Liputan6.com, Jakarta - Lembaga Penyelidikan Ekonomi dan Masyarakat (LPEM) Fakultas Ekonomi dan Bisnis Universitas Indonesia mencatat adanya pertumbuhan signifikan terkait akses masyarakat terhadap layanan inklusi keuangan, baik melalui Laku Pandai maupun Layanan Keuangan Digital (LKD).
Berdasarkan hasil penelitian terbaru LPEM Ul periode Oktober 2017 hingga Januari 2018, diketahui bahwa tingkat inklusi layanan Laku Pandai mencapai 43 persen dan LKD mencapai 28 persen.
Peneliti senior dari LPEM UI, Chaikal Nuryakin, mengatakan, biaya akses yang lebih rendah dibandingkan dengan layanan keuangan bank dan non-bank menjadi alasan mengapa masyarakat mengakses Laku Pandai.
Advertisement
Kualitas layanan Laku Pandai juga dinilai lebih baik dibandingkan layanan keuangan non-bank dan non-formal. Sementara itu, LKD dinilai unggul soal pelayanan dan keberhasilan transaksi dibandingkan dengan lembaga non-formal.
Baca Juga
"Akses terhadap Laku Pandai tersebut mendorong pertumbuhan kepemilikan rekening menjadi 25 persen dan LKD sekitar 5 persen.
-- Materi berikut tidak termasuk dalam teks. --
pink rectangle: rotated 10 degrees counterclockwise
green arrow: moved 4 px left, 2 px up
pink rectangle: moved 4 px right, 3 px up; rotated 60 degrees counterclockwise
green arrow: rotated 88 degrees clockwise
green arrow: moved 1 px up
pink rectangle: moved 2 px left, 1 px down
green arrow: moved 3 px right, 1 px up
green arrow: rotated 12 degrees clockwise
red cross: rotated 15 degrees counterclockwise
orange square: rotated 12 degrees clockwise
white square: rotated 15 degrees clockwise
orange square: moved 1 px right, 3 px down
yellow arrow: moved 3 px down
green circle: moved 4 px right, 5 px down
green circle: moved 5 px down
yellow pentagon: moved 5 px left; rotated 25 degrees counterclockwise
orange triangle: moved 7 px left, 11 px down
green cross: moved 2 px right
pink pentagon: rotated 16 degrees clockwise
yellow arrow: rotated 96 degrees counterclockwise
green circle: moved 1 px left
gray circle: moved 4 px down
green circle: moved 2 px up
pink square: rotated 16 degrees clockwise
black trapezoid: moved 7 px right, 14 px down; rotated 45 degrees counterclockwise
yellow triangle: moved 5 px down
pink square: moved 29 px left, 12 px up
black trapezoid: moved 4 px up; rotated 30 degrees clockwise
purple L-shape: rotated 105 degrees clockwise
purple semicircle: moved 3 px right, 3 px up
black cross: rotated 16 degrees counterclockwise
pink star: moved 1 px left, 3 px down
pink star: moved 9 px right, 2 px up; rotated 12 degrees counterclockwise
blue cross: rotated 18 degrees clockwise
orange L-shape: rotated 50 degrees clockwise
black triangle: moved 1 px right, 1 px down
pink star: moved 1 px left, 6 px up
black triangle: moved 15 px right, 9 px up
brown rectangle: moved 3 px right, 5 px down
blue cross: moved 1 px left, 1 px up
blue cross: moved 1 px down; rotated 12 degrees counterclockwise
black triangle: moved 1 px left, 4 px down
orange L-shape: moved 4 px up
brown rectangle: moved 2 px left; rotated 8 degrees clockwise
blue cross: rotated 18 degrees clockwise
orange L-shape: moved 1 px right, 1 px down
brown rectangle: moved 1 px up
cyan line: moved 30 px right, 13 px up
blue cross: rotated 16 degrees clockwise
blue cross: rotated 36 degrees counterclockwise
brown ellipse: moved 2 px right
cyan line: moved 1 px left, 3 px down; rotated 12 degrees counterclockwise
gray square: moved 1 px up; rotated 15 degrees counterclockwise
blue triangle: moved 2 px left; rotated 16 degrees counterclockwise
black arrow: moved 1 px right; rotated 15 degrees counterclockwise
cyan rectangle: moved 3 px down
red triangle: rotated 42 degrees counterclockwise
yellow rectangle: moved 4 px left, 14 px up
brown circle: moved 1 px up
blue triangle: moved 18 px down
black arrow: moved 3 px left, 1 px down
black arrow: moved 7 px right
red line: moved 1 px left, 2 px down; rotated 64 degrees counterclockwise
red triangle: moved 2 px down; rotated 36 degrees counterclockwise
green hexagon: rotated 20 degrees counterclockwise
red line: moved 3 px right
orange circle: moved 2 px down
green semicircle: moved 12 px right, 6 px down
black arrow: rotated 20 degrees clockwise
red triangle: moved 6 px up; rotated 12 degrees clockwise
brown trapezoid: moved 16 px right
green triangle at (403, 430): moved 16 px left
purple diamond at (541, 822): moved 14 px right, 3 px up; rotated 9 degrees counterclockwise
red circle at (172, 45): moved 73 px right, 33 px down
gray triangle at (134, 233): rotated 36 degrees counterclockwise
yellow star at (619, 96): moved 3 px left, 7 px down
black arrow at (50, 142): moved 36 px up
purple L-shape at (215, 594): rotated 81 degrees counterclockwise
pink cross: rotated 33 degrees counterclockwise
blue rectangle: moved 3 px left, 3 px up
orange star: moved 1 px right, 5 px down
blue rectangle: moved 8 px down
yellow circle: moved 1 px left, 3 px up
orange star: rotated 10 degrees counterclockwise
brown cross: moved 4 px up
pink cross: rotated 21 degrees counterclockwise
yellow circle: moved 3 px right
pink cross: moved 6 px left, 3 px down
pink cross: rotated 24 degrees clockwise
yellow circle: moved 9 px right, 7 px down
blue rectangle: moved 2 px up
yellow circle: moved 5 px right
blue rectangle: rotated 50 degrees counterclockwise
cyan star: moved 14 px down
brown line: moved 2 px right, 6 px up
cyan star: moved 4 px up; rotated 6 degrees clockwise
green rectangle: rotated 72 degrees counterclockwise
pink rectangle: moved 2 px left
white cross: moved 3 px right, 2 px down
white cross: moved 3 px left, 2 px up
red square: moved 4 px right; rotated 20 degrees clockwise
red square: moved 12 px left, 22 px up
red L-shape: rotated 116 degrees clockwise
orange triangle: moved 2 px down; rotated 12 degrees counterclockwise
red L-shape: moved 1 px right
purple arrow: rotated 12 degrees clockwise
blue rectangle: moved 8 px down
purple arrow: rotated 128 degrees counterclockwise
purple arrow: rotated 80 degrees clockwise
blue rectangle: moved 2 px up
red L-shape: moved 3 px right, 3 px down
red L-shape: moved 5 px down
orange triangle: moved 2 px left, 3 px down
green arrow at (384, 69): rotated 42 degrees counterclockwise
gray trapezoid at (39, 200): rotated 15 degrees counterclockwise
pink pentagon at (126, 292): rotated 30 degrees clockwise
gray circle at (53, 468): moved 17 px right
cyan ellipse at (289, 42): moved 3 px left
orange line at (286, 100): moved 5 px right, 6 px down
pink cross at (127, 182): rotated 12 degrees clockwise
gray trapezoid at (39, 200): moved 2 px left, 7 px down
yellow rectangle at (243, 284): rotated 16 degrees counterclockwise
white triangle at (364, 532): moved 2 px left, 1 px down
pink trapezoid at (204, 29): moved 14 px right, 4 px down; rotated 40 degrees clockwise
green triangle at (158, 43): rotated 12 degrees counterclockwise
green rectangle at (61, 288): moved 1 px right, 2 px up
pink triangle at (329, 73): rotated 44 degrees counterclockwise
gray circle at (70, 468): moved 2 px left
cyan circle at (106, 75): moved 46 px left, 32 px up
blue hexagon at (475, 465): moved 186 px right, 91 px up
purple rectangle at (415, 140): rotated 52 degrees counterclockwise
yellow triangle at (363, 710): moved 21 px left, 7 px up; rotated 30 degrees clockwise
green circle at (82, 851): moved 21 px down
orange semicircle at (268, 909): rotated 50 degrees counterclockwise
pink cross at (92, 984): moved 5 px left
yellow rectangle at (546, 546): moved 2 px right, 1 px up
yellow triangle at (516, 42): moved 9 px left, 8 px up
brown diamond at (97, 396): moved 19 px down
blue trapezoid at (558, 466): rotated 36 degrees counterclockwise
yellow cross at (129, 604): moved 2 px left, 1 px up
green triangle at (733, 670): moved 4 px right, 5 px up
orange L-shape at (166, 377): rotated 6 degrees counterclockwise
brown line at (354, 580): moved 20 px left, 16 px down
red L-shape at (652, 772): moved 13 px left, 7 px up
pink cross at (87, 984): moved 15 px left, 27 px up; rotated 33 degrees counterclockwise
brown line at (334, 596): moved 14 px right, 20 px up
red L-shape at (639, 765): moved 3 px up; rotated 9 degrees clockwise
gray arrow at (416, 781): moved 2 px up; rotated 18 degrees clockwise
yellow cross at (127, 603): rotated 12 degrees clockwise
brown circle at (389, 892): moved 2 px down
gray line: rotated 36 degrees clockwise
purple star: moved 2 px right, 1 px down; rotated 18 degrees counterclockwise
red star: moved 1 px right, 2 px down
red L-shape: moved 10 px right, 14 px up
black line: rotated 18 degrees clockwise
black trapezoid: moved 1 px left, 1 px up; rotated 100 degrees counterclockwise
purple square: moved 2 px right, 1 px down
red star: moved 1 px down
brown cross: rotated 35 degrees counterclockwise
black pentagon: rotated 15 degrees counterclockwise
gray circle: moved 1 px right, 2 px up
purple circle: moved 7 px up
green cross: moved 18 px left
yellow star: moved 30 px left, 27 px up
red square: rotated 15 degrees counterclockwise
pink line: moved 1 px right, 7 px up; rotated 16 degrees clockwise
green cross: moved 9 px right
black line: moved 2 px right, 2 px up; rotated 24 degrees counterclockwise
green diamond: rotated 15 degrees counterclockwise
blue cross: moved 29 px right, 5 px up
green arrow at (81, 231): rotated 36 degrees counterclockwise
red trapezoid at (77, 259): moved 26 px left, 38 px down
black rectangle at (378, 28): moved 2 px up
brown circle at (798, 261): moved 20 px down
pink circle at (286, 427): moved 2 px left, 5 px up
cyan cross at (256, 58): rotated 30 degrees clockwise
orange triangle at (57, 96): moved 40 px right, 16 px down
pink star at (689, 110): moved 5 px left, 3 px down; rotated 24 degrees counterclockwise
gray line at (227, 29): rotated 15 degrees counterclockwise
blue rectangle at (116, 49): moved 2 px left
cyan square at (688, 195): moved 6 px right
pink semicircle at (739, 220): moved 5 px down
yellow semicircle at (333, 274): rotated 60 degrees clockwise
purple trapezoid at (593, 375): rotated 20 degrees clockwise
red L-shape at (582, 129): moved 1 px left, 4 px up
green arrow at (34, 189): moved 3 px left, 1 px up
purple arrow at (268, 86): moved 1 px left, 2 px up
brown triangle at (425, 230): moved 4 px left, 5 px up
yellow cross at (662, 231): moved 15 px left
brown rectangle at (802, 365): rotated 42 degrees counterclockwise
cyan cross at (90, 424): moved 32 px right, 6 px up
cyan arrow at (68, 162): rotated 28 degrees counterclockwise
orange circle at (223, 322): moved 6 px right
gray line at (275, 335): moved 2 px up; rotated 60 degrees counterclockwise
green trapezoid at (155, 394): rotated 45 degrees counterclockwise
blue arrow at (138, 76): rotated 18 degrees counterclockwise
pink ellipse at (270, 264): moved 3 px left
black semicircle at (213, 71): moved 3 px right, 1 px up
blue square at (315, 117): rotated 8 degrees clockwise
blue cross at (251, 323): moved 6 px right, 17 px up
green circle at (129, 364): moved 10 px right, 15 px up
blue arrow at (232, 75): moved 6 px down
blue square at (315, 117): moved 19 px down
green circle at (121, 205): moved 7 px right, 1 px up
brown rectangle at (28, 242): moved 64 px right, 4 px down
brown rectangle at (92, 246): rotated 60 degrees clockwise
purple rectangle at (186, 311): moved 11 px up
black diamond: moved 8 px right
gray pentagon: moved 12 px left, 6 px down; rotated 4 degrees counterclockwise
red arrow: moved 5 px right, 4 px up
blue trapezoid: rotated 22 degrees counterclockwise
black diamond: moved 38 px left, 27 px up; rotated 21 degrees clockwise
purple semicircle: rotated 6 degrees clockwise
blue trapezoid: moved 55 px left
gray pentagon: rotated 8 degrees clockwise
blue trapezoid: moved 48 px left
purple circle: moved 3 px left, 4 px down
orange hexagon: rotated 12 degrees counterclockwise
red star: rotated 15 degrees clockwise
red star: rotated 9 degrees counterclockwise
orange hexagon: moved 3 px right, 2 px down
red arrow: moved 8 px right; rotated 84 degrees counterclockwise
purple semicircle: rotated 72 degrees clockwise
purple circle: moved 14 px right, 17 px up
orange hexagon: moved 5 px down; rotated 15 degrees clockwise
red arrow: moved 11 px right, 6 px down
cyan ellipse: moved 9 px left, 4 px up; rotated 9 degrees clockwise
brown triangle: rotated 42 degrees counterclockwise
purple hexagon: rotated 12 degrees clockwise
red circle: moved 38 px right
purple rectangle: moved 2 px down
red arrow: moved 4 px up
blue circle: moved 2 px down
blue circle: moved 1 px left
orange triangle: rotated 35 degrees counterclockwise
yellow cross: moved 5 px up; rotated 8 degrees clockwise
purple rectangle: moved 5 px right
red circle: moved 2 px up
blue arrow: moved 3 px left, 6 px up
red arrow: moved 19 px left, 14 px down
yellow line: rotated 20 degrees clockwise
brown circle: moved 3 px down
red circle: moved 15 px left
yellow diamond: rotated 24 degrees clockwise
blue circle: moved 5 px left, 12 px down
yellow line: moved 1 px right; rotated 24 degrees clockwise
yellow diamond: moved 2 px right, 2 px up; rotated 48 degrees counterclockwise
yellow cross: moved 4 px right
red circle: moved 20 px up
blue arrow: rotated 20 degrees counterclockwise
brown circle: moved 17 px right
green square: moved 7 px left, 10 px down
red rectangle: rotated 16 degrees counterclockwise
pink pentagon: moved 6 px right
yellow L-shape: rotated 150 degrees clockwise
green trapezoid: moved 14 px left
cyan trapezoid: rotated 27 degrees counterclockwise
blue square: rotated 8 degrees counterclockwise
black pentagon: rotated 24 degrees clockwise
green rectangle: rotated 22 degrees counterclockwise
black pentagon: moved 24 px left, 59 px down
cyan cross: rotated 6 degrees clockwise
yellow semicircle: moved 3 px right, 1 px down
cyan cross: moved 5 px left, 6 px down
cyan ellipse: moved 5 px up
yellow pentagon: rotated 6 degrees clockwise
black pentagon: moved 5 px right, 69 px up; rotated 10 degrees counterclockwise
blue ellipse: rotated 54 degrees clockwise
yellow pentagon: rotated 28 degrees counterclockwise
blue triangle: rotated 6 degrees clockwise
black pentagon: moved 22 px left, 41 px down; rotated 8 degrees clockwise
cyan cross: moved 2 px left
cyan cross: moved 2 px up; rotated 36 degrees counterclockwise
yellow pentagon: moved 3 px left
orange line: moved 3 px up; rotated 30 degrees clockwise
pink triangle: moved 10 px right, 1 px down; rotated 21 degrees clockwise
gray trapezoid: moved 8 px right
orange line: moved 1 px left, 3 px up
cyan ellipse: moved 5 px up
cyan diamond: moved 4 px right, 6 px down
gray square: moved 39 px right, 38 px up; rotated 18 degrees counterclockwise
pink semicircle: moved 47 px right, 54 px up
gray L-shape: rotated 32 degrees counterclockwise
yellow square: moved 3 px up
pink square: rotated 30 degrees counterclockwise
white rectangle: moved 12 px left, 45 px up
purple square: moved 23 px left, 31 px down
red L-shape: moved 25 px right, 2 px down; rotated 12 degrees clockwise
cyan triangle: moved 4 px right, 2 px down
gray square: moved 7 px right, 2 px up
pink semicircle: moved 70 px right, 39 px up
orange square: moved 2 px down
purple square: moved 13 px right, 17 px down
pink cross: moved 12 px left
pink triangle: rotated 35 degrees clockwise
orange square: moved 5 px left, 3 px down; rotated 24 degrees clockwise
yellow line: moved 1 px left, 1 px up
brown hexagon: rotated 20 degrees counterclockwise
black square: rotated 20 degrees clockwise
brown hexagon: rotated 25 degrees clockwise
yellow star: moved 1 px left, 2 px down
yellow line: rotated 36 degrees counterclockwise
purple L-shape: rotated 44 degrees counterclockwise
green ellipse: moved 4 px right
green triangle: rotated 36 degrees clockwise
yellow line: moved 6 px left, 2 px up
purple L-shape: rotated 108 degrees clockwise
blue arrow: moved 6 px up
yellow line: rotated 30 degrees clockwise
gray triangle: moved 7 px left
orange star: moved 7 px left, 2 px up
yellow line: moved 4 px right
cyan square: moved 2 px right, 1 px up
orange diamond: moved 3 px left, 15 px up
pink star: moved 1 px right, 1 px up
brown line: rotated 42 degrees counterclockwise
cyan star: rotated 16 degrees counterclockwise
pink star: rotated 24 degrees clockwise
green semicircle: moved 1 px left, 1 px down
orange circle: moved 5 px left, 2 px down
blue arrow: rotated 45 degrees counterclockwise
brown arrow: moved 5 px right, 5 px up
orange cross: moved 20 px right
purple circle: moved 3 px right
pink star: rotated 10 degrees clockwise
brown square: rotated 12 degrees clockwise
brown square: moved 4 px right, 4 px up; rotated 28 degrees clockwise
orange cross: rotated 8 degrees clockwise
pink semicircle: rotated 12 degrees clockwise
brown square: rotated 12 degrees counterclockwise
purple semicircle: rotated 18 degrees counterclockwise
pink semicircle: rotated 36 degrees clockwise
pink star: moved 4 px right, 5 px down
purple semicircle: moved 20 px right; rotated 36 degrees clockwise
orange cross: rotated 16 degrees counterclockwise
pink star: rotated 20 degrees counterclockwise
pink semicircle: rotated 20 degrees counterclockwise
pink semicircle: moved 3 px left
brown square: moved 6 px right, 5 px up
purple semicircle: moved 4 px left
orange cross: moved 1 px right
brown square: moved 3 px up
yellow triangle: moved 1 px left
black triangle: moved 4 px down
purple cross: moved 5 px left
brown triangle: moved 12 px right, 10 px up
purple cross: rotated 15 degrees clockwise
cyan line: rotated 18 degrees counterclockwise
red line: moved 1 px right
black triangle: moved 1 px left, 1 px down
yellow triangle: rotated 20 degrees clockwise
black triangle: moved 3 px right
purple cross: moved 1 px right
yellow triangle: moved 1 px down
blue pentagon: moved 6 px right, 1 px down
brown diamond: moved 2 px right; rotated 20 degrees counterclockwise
Agen Laku Pandai sebaiknya dibekali dengan sarana dan sistem pembukaan rekening yang sederhana, dan masyarakat harus terus-menerus diimbau untuk membuka rekening sehingga pertumbuhan akses layanan inklusi keuangan itu sejalan dengan pertumbuhan pembukaan rekening baru," ujarnya di Hotel Borobudur, Jakarta, Selasa (10/4/2018).
Anggota Tim Peneliti LPEM Universitas Indonesia, Prani Sastiono, menjelaskan, beberapa hal yang masih menjadi hambatan pertumbuhan inklusi keuangan melalui Laku Pandai dan LKD, antara lain sebagian responden masih belum mengetahui adanya Laku Pandai dan LKD, sedangkan sebagian lainnya menyatakan tidak membutuhkan layanan tersebut.
Indikasi lain adalah biaya yang lebih tinggi terutama untuk penarikan dan pembayaran menyebabkan Laku Pandai kehilangan keunggulan dalam hal biaya dibandingkan dengan layanan keuangan lain yang disediakan lembaga non-bank dan non-formal. Layanan Laku Pandai dan LKD dinilai masih tidak mudah untuk melakukan transaksi dibandingkan layanan keuangan non-formal.
"Hal lain yang diungkapkan adalah cukup banyak responden yang tidak memiliki akses layanan keuangan formal tidak mampu memenuhi saldo minimal rekening Laku Pandai sebesar Rp 20.000 dan tidak bersedia membeli kartu LKD sebesar Rp 50.000. Rata-rata willingnes to pay (wtp) dari kartu LKD untuk bukan pengguna hanya berkisar Rp 5000 sampai Rp 8000 dengan saldo minimal pertama antara Rp 10000 sampai Rp 28000. Biaya top up sebesar Rp 2000 hingga Rp 2.500," katanya.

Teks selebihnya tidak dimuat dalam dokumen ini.